As Judge Evans imposed the sentence Tuesday, a tearful Shee Evans and her daughter, Hailey Evans, told Junious they will never forgive him.

"I just don't understand why you couldn't walk away and leave us alone," said Shee Evans, who is raising her dead daughter's son. "I can't sleep at night. My grandson is starting to have nightmares."

She told Junious he had robbed Adreanne of her full chance to be a mother.

"My sister, my best friend, she's gone. He took her," Hailey Evans told the judge. "I hope he lives the rest of his life regretting what he did to my family."

With the judge's permission, Junious turned to face the Evanses.
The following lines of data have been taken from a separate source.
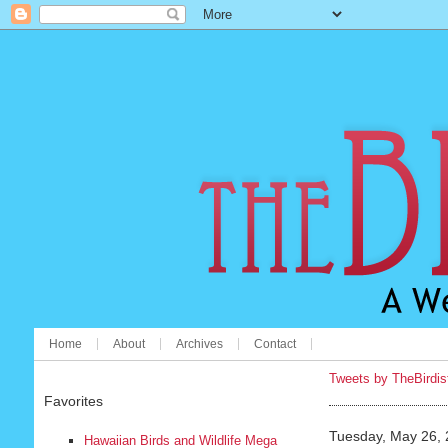
Home
About
Archives
Contact
Tweets by TheBirdis
Favorites
Tuesday, May 26,
Hawaiian Birds and Wildlife Mega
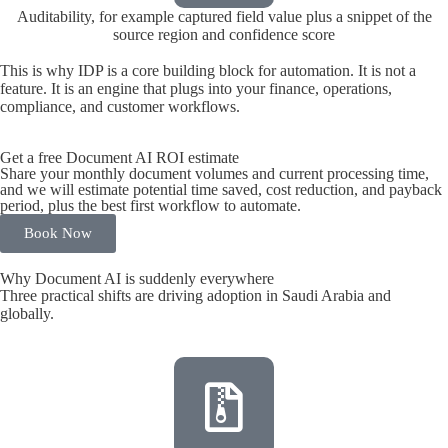
Auditability, for example captured field value plus a snippet of the
source region and confidence score
This is why IDP is a core building block for automation. It is not a
feature. It is an engine that plugs into your finance, operations,
compliance, and customer workflows.
Get a free Document AI ROI estimate
Share your monthly document volumes and current processing time,
and we will estimate potential time saved, cost reduction, and payback
period, plus the best first workflow to automate.
Book Now
Why Document AI is suddenly everywhere
Three practical shifts are driving adoption in Saudi Arabia and
globally.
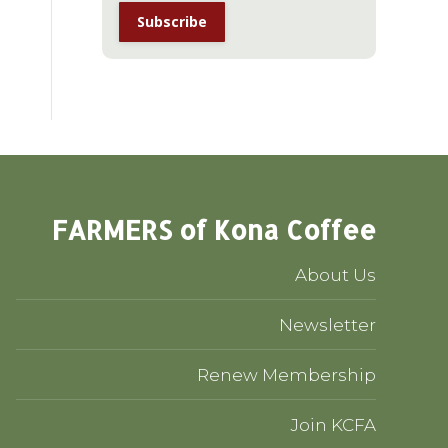
FARMERS of Kona Coffee
About Us
Newsletter
Renew Membership
Join KCFA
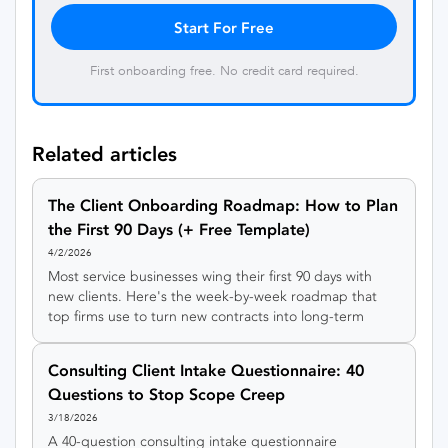
Start For Free
First onboarding free. No credit card required.
Related articles
The Client Onboarding Roadmap: How to Plan
the First 90 Days (+ Free Template)
4/2/2026
Most service businesses wing their first 90 days with
new clients. Here's the week-by-week roadmap that
top firms use to turn new contracts into long-term
relationships , plus a free template.
Consulting Client Intake Questionnaire: 40
Questions to Stop Scope Creep
3/18/2026
A 40-question consulting intake questionnaire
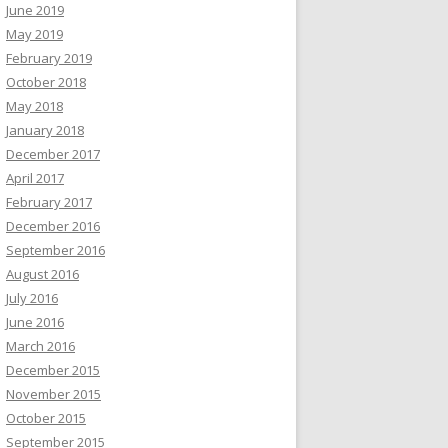
June 2019
May 2019
February 2019
October 2018
May 2018
January 2018
December 2017
April 2017
February 2017
December 2016
September 2016
August 2016
July 2016
June 2016
March 2016
December 2015
November 2015
October 2015
September 2015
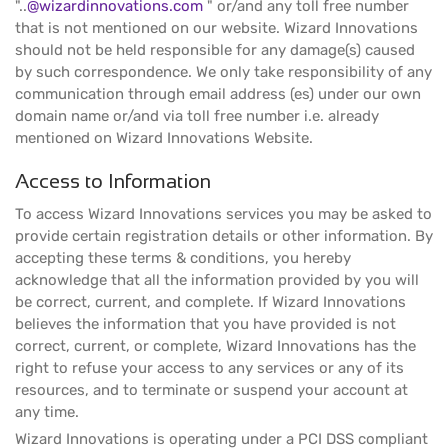
"..
@wizardinnovations.com
" or/and any toll free number
that is not mentioned on our website. Wizard Innovations
should not be held responsible for any damage(s) caused
by such correspondence. We only take responsibility of any
communication through email address (es) under our own
domain name or/and via toll free number i.e. already
mentioned on Wizard Innovations Website.
Access to Information
To access Wizard Innovations services you may be asked to
provide certain registration details or other information. By
accepting these terms & conditions, you hereby
acknowledge that all the information provided by you will
be correct, current, and complete. If Wizard Innovations
believes the information that you have provided is not
correct, current, or complete, Wizard Innovations has the
right to refuse your access to any services or any of its
resources, and to terminate or suspend your account at
any time.
Wizard Innovations is operating under a PCI DSS compliant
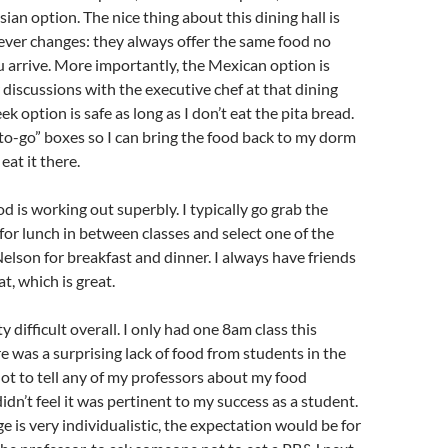
ian option. The nice thing about this dining hall is
ever changes: they always offer the same food no
 arrive. More importantly, the Mexican option is
 discussions with the executive chef at that dining
ek option is safe as long as I don’t eat the pita bread.
to-go” boxes so I can bring the food back to my dorm
 eat it there.
d is working out superbly. I typically go grab the
or lunch in between classes and select one of the
Nelson for breakfast and dinner. I always have friends
t, which is great.
y difficult overall. I only had one 8am class this
e was a surprising lack of food from students in the
 not to tell any of my professors about my food
 didn’t feel it was pertinent to my success as a student.
e is very individualistic, the expectation would be for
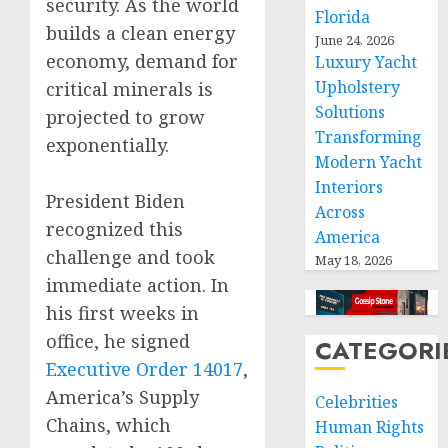
security. As the world
Florida
builds a clean energy
June 24, 2026
economy, demand for
Luxury Yacht
Upholstery
critical minerals is
Solutions
projected to grow
Transforming
exponentially.
Modern Yacht
Interiors
President Biden
Across
recognized this
America
challenge and took
May 18, 2026
immediate action. In
his first weeks in
office, he signed
CATEGORI
Executive Order 14017
,
America’s Supply
Celebrities
Chains, which
Human Rights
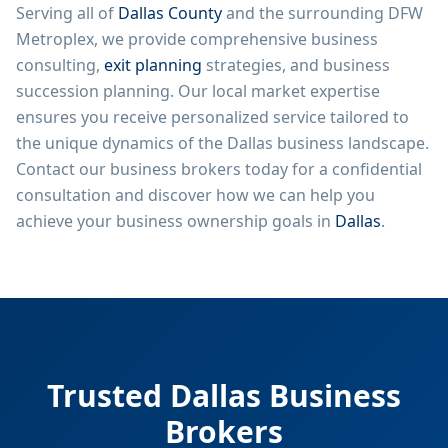
Serving all of
Dallas County
and the surrounding DFW
Metroplex, we provide comprehensive business
consulting,
exit planning
strategies, and business
succession planning. Our local market expertise
ensures you receive personalized service tailored to
the unique dynamics of the Dallas business landscape.
Contact our business brokers today for a confidential
consultation and discover how we can help you
achieve your business ownership goals in
Dallas
.
Trusted Dallas Business
Brokers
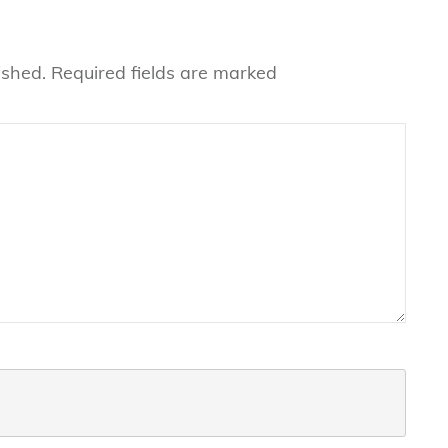
ished.
Required fields are marked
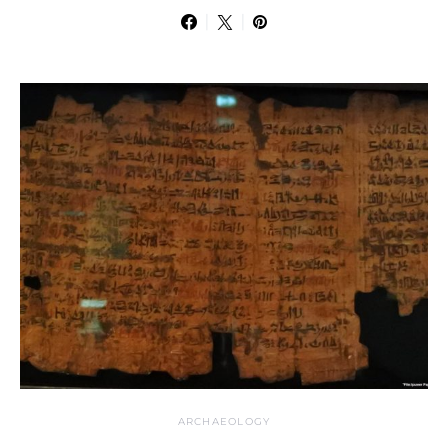
ARCHAEOLOGY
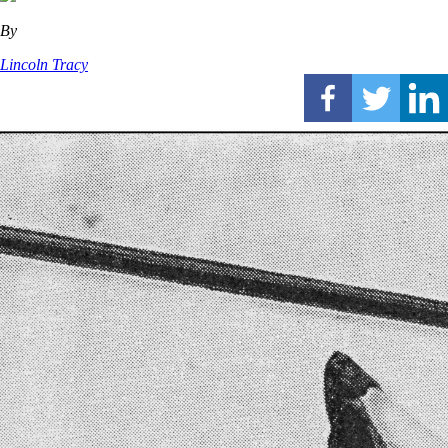
By
Lincoln Tracy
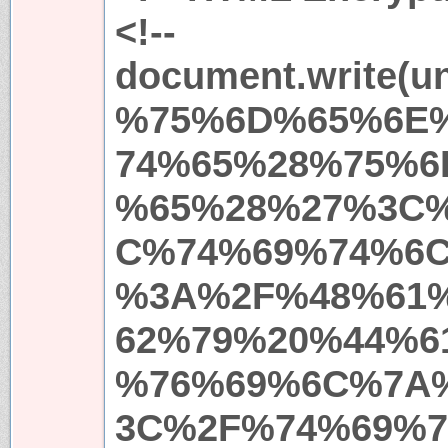
<!--
document.write(
%75%6D%65%6E
74%65%28%75%6
%65%28%27%3C
C%74%69%74%6
%3A%2F%48%61
62%79%20%44%6
%76%69%6C%7A
3C%2F%74%69%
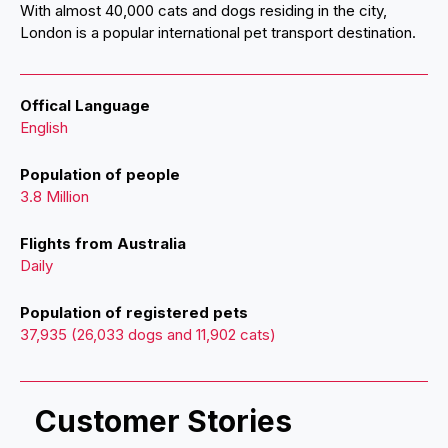
With almost 40,000 cats and dogs residing in the city,
London is a popular international pet transport destination.
Offical Language
English
Population of people
3.8 Million
Flights from Australia
Daily
Population of registered pets
37,935 (26,033 dogs and 11,902 cats)
Customer Stories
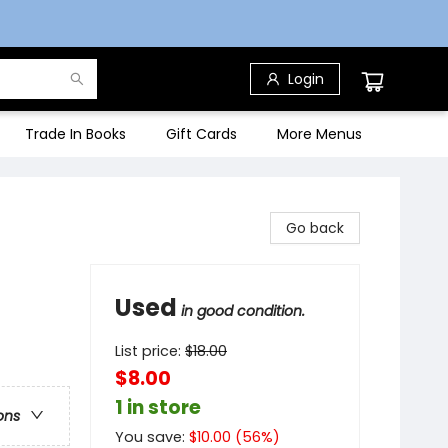
Login
Trade In Books
Gift Cards
More Menus
Go back
Used
in good condition.
List price:
$
18.00
$8.00
1 in store
ons
You save:
$
10.00
(
56
%)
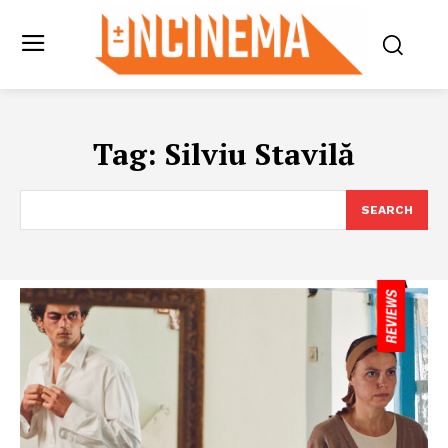
Tag:
Silviu Stavilă
SEARCH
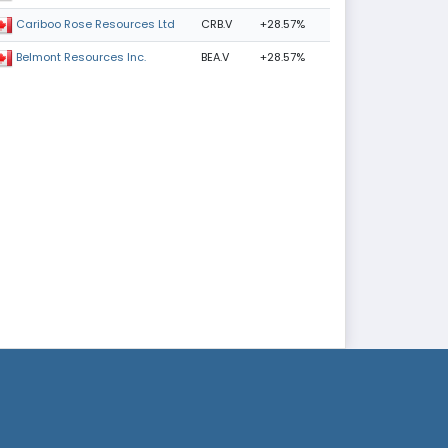
CRB.V
+28.57%
Cariboo Rose Resources Ltd
BEA.V
+28.57%
Belmont Resources Inc.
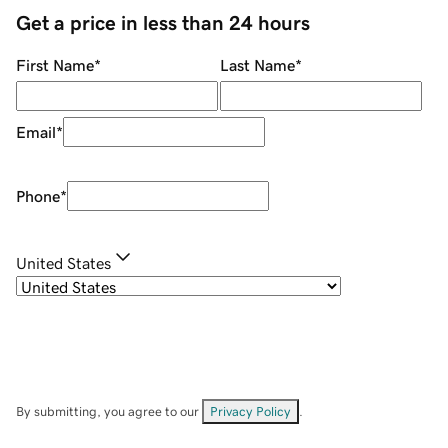
Get a price in less than 24 hours
First Name
*
Last Name
*
Email
*
Phone
*
United States
By submitting, you agree to our
Privacy Policy
.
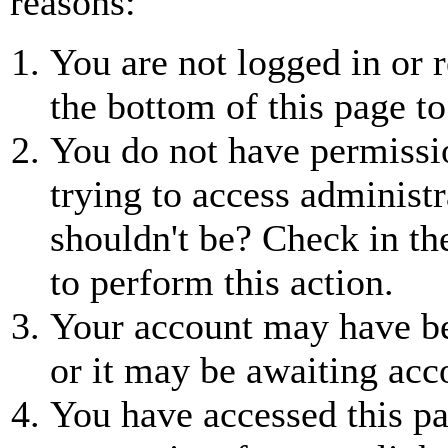
reasons:
You are not logged in or r
the bottom of this page to
You do not have permissio
trying to access administr
shouldn't be? Check in th
to perform this action.
Your account may have be
or it may be awaiting acc
You have accessed this pa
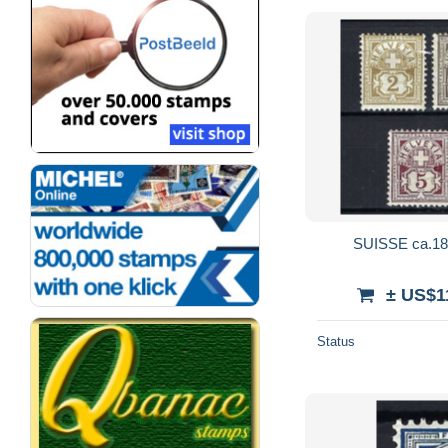
SUISSE ca.189
± US$1
Status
He told them he took the plea deal, not because he feared the death penalty, but because he wanted to spare them from having to endure a trial.

"I don't put the blame on nobody else but myself," he said. "I messed up and I'll never forgive myself."

"You want to get me back, raise my son to be really productive," he told Shee Evans. "Don't let him go down the path I went down. Teach him the right way."

District Attorney Ed Marsico said the plea deal Junious accepted had been offered to him before. Such offers are common in first-degree murder case, he said.

Marsico noted as well that it was unknown how Gov. Tom Wolf's just announced and contested moratorium on executions in Pennsylvania would play out with prospective jurors. The case against Junious, who committed the shootings in front of witnesses and then confessed to police, was "overwhelming," the DA said.

Senior Assistant Public Defender Jessica Bush said that, had the case gone to trial, Junious was prepared to claim he was intoxicated and "was not in his right mind" during the shootings.

Junious, a father of four, told Shee and Hailey Evans that he plans to take classes in prison and to try to steer other young men of all races away from the mistakes he made, including "the ignorance of drinking, smoking weed and domestic violence."

"You don't have to tell my son what I did. Hopefully, he'll come see me and I'll tell him," Junious said as Hailey Evans emphatically shook her head, 'No."

"I'm at peace now," Junious added. "I'm going to be OK."

Junious didn't have the last word, though. As he left the courtroom in shackles, Hailey Evans shouted that she hates him.